O diretor e produtor Estevão Ciavatta - Mathilde Missioneiro - 3.out.20/Folhapress

A Amazônia é enorme, representa 59% do território brasileiro. É a maior bacia hidrográfica do planeta, a maior biomassa florestal do mundo, onde mais de 180 línguas nativas são faladas entre 400 bilhões de árvores. É ainda provedora de água, madeira e minério para a economia do Brasil. É área de expansão do agronegócio. Detém a maior concentração de biodiversidade do planeta com ativos que nem sabemos calcular o valor.

Mas essa riqueza toda continua sendo explorada sem governança e sem planejamento. Nos últimos 50 anos, de cada dez hectares desmatados, apenas um tem a produtividade agropecuária da média brasileira. Seis têm produtividade abaixo. E três hectares não produzem nada. Com os menores índices de IDH (Índice de Desenvolvimento Humano) do país, aqui vivem pessoas e populações sem direitos reconhecidos, numa terra onde fala mais alto a lei do mais forte: grilagem de terras, violência contra minorias, garimpo sem controle, tráfico de pessoas, armas e drogas, e o comércio majoritariamente ilegal de madeira e carne. Nesse ambiente, onde proliferam instituições anônimas e ilegais, a floresta não vai sobreviver.

Se pretendemos viver a Amazônia do século 21, precisamos primeiro acabar com o desmatamento, já. Ele é o câncer que corrói a teia social da região. Não há duvida de que a regularização fundiária deve ser o primeiro passo para isso, mas ela não pode pretender legalizar o ilegal, premiando a grilagem de terra, o roubo de enormes áreas de terras públicas, um patrimônio do povo brasileiro.

O reconhecimento do direito à terra deve priorizar os pequenos agricultores e a ordenação do território deve ser entendida amplamente com a homologação de terras indígenas e a criação de novas Unidades de Conservação: os 60 milhões de hectares de florestas públicas brasileiras ainda sem destinação, por isso desprotegidas e alvo de grileiros, devem continuar como brasileiras, públicas e florestas!

Na Amazônia 4.0, como bem define o cientista Carlos Nobre, a biodiversidade é nosso principal ativo, uma fonte inesgotável de riquezas para as industrias farmacêuticas, de cosméticos e de alimentos, mas é fundamental a reversão de renda para as populações tradicionais que detém o conhecimento sobre as plantas. Amazônia primeiro para quem vive nela, porque aquele que vive na floresta é o único que pode, de fato, cuidar dela. Seja o Ibama ou o Exército, as instituições de comando e controle nunca terão contingente suficiente para vigiar a enorme floresta.

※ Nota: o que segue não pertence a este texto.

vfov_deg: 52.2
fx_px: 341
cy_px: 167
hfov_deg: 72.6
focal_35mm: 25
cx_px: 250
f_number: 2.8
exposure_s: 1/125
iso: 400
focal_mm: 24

No meu filme “Amazônia Sociedade Anônima” isso fica bem claro. E manter a floresta em pé é fundamental neste momento, pois ela tem um valor altamente estratégico para o Brasil. Nas negociações internacionais, temos a joia da coroa: o carbono estocado em forma de biomassa florestal será decisivo para as mudanças climáticas do planeta. E ainda tem os serviços ecossistêmicos que a floresta nos fornece graciosamente, cujo principal é a água, um ativo da nossa economia. O PIB do Brasil depende da estabilidade de chuvas que vem da Amazônia. O agronegócio depende da umidade da Amazônia para sua enorme produtividade. As hidroelétricas e os reservatórios de água do Centro-Oeste e Sudeste dependem da água que vem da Amazônia.

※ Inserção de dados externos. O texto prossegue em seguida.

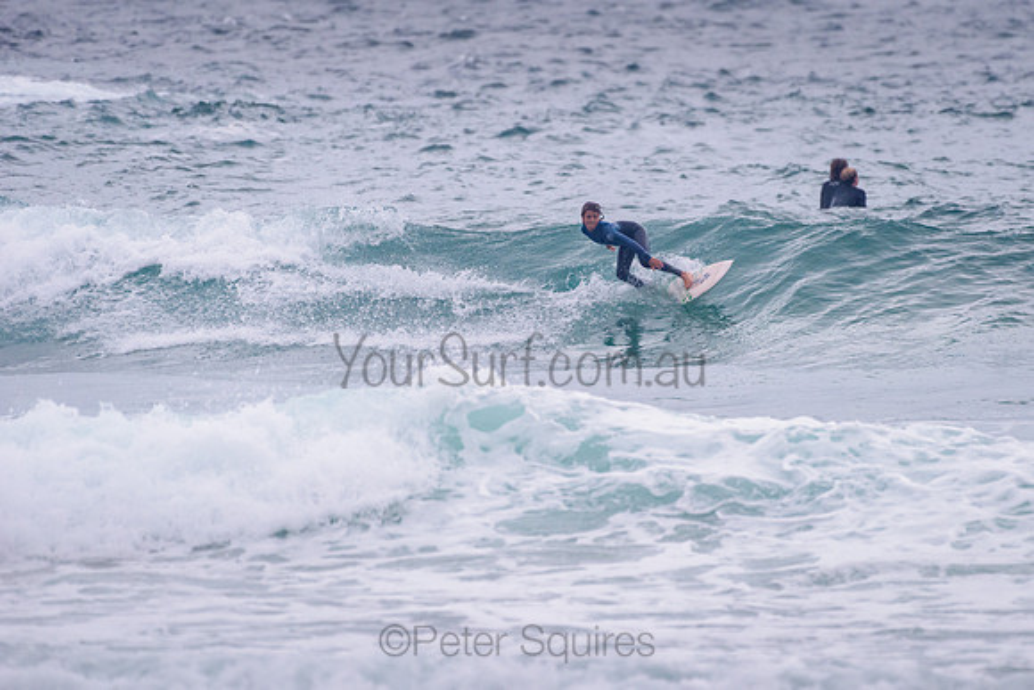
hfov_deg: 3.4
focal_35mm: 613
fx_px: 17608
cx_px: 634
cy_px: 277
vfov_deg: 2.2
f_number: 5.6
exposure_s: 1/2000
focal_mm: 500
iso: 1000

A Amazônia deve deixar de ser uma sociedade anônima para mostrar sua cara ao mundo. Sem deixar de ser o que ela foi nos últimos 14 mil anos: um lugar de convivência das diferenças, um ambiente saudável construído a partir de uma intensa interação entre entes humanos e não humanos. A Amazônia pode não ser o pulmão do mundo, mas ela é o coração do Brasil.